EXERCISE OBJECTIVE: What should be copied is the stretch of entries below from the line with "PCB layout practices" up to and including the line with "Iowa Football Crop Tops", exactly and without images.

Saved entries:
*** Begin section ***

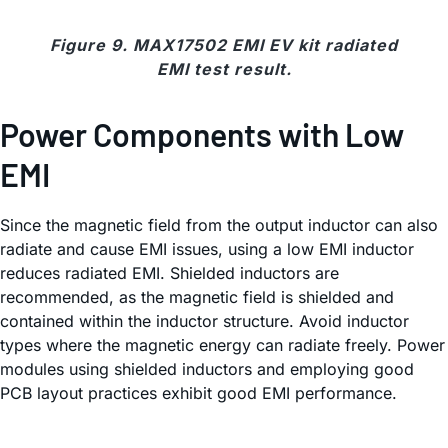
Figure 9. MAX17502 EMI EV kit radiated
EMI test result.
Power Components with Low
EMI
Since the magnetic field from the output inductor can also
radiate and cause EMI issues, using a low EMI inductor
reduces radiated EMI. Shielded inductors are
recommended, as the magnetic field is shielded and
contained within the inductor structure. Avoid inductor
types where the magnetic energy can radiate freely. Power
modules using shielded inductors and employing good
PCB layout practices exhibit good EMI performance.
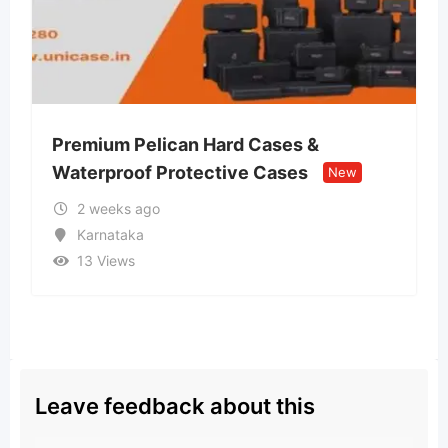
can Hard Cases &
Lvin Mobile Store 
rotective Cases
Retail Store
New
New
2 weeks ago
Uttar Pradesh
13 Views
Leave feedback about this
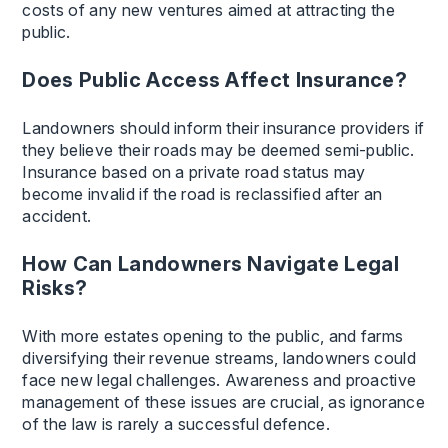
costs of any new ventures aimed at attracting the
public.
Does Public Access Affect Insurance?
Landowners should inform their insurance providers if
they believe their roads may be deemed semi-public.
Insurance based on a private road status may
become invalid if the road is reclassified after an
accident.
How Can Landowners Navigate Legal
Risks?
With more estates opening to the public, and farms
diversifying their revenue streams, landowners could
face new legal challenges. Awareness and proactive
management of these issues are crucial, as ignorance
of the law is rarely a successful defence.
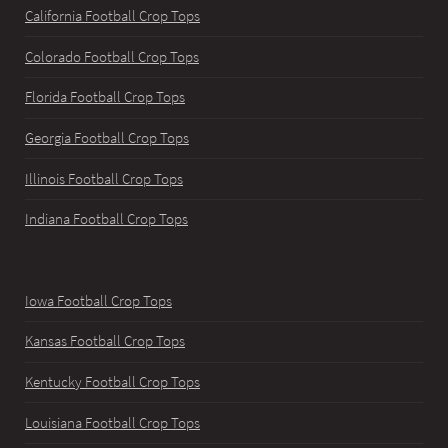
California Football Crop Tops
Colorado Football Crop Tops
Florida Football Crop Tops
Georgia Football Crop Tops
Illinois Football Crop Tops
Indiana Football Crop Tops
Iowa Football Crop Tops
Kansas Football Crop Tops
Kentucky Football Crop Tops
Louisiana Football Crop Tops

*** End section ***
*** Begin section ***

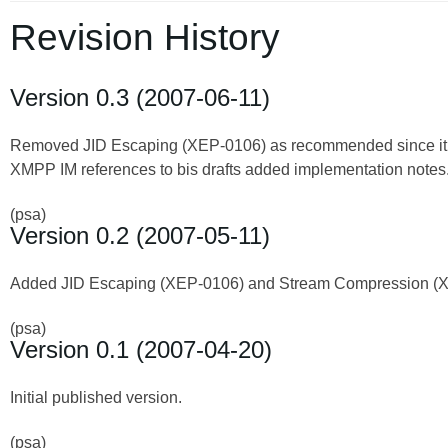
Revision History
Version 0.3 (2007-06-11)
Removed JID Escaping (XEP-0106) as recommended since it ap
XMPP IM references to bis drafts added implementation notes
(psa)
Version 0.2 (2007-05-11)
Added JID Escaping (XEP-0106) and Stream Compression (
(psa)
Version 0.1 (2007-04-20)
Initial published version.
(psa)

*** End section ***

WRITTEN SOLUTION:
PCB layout practices exhibit good EMI performance.
can Hard Cases &
Lvin Mobile Store 
rotective Cases
Retail Store
New
New
2 weeks ago
Uttar Pradesh
13 Views
Leave feedback about this
costs of any new ventures aimed at attracting the
public.
Does Public Access Affect Insurance?
Landowners should inform their insurance providers if
they believe their roads may be deemed semi-public.
Insurance based on a private road status may
become invalid if the road is reclassified after an
accident.
How Can Landowners Navigate Legal
Risks?
With more estates opening to the public, and farms
diversifying their revenue streams, landowners could
face new legal challenges. Awareness and proactive
management of these issues are crucial, as ignorance
of the law is rarely a successful defence.
California Football Crop Tops
Colorado Football Crop Tops
Florida Football Crop Tops
Georgia Football Crop Tops
Illinois Football Crop Tops
Indiana Football Crop Tops
Iowa Football Crop Tops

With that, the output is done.